Our policies have to be based more on economic and less on political criteria. Our gnomon has
to be a metron between political, strategic and philanthropic scopes. Political magic has always
been antieconomic.
In our epoch characterized by monopolies, oligopolies, monopsonies, monopolistic antagonism
and polymorphous inelasticities, our policies have to be more orthological. But this should not
be metamorphosed into plethorophobia, which is endemic among academic economists.
Numismatic symmetry should not antagonize economic acme.

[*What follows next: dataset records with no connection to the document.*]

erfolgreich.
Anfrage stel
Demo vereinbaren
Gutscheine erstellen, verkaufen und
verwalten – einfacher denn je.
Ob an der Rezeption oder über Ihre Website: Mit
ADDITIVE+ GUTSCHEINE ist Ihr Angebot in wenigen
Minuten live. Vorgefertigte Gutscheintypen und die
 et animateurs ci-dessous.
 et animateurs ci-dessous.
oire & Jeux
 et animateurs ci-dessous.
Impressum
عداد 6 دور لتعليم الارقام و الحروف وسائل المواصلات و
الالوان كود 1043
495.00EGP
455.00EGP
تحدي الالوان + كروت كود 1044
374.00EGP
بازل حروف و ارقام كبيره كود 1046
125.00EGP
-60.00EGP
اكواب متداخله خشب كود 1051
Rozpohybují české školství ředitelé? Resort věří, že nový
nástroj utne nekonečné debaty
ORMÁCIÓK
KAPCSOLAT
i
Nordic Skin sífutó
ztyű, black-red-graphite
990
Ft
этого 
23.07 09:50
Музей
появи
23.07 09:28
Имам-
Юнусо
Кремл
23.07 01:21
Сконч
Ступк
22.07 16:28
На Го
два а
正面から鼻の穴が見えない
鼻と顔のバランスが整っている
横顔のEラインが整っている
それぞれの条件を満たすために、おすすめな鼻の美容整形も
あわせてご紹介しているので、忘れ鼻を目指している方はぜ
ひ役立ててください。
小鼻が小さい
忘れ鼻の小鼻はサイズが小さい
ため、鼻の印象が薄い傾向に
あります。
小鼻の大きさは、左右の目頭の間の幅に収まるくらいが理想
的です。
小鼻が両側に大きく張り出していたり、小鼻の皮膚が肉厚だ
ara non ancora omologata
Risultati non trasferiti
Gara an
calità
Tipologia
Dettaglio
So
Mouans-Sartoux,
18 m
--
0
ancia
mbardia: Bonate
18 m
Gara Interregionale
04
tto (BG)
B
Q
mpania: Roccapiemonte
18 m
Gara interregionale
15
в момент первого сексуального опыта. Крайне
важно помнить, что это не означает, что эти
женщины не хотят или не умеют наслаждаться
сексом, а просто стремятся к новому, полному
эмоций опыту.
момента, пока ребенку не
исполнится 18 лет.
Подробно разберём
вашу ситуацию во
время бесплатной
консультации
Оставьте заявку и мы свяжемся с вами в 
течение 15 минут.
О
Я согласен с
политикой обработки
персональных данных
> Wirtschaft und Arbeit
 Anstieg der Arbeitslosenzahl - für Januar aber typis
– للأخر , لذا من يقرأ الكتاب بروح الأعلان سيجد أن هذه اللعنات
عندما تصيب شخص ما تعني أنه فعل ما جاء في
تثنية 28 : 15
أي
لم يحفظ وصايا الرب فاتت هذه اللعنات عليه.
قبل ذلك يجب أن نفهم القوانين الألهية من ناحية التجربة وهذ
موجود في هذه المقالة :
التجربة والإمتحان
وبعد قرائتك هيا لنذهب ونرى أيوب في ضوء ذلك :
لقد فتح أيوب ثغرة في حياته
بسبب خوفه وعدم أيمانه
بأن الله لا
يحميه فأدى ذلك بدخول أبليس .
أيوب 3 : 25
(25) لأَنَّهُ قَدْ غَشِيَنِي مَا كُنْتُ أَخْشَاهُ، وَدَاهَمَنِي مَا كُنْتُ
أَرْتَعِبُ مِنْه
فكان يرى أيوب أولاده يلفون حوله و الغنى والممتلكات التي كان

A greater harmonization between the practices of the economic and numismatic archons is
basic.
Parallel to this, we have to synchronize and harmonize more and more our economic and
numismatic policies panethnically.
These scopes are more practical now, when the prognostics of the political and economic
barometer are halcyonic.
The history of our didymous organizations in the sphere has been didactic and their Gnostic
practices will always be a tonic to the polyonymous and idiomorphous ethnical economics. The
genesis of the programmed organizations will dynamize these policies. I sympathize,
therefore, with the apostles and the hierarchy of our organizations in their zeal to program
orthodox economic and numismatic policies, although I have some logomachy with them.
I apologize for having tyrannized you with my Hellenic phraseology.
In my epilogue, I emphasize my eulogy to the philoxenous autochthons of this cosmopolitan
metropolis and my encomium to you, Kyrie, and the stenographers.